I was watching a video on Youtube which deduce Einstein's relation $E=mc^2$ and the process of deduction used the relation between relativistic mass and rest mass, which is
$$m= \frac{m_0}{\sqrt{1-\frac{v^2}{c^2}}}.$$
So I look for a nice deduction of this relation.
The question -- once you understand that $E=m$ (see [a] for a correct proof) -- is equivalent to asking "How does energy transform from the rest frame of the body to a moving frame?"
Consider the standard set-up in which $E=m$ is proven -- a body at rest gives out two flashes of light in opposite directions, then you analyse the frame from a relatively moving reference frame. In this frame, one of the beams' energy transforms as $\sqrt {\frac{{1 + v}}{{1 - v}}} \frac{E}{2}$ and the other transforms as $\sqrt {\frac{{1 - v}}{{1 + v}}} \frac{E}{2}$. By energy conservation, the energy lost -- and thus the mass reduction -- must equal the total of these quantities, which is $\gamma E$, as required.
Archive
My original answer -- which you can see the comments are relevant to -- considered a bizarre approach where you write $m=m_0+\frac12m_0v^2$, then keep replacing the $m_0$ with the expansion for $m$ i.e. $m=m_0+\frac12mv^2$, which leads to $m=m_0/(1-v^2/2)$, which is wrong. But the approach is arbitrary, it is pretending that kinetic energy transforms as $\mathrm{KE}\to\gamma\,\mathrm{KE}$ (it doesn't, this is wrong), for no good reason.
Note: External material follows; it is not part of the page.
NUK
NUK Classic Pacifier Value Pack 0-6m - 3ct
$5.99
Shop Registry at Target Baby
$$ \int\vec{\rm F}\cdot{\rm d}\vec{r} = c^{2}\Delta m $$
Just replace $$ \vec{F} = {{\rm d} \over {\rm d}t}\left\lbrack{m\vec{v} \over \sqrt{1 -v^{2}/c^{2}}}\right\rbrack \quad\mbox{and}\quad {{\rm d}\vec{r} \over {\rm d}t} = \vec{v} $$
The easiest way for me was to write down the relativistic momentum equation $p=mv\gamma(v)$. Then from this you can write down the relativistic second Newton's law:
\begin{align} \substack{\text{I start with a clasic}\\\text{second Newton's law}}\longrightarrow \boxed{Fdt = dp} \Longrightarrow F &= \frac{dp}{dt} \longleftarrow\substack{\text{here we insert formula for}\\\text{a relativistic momentum $p=mv\gamma(v)$}}\\ F &= \frac{d [mv\gamma(v)]}{dt}\\ F &= \frac{d}{dt}[ m v \gamma(v)] \longleftarrow \substack{\text{here we name the product $m\gamma(v)$}\\\text{a "relativistic mass" $\tilde{m}$}}\\ F &= \frac{d}{dt}[ \tilde{m} v] \end{align}
So we can clearly see the relativistic mass $\tilde{m}$ is the product of a rest mass $m$ and Lorentz factor (for speed) $\gamma(v)$:
$$\tilde{m} = m\gamma(v) = \frac{m}{\sqrt{1 - v^2/c^2}}$$
The only time I used the relativistic mass was when dealing with a photon in a gravitational field. I don't know any other ways to deal with that topic. If anyone knows it, please do tell =)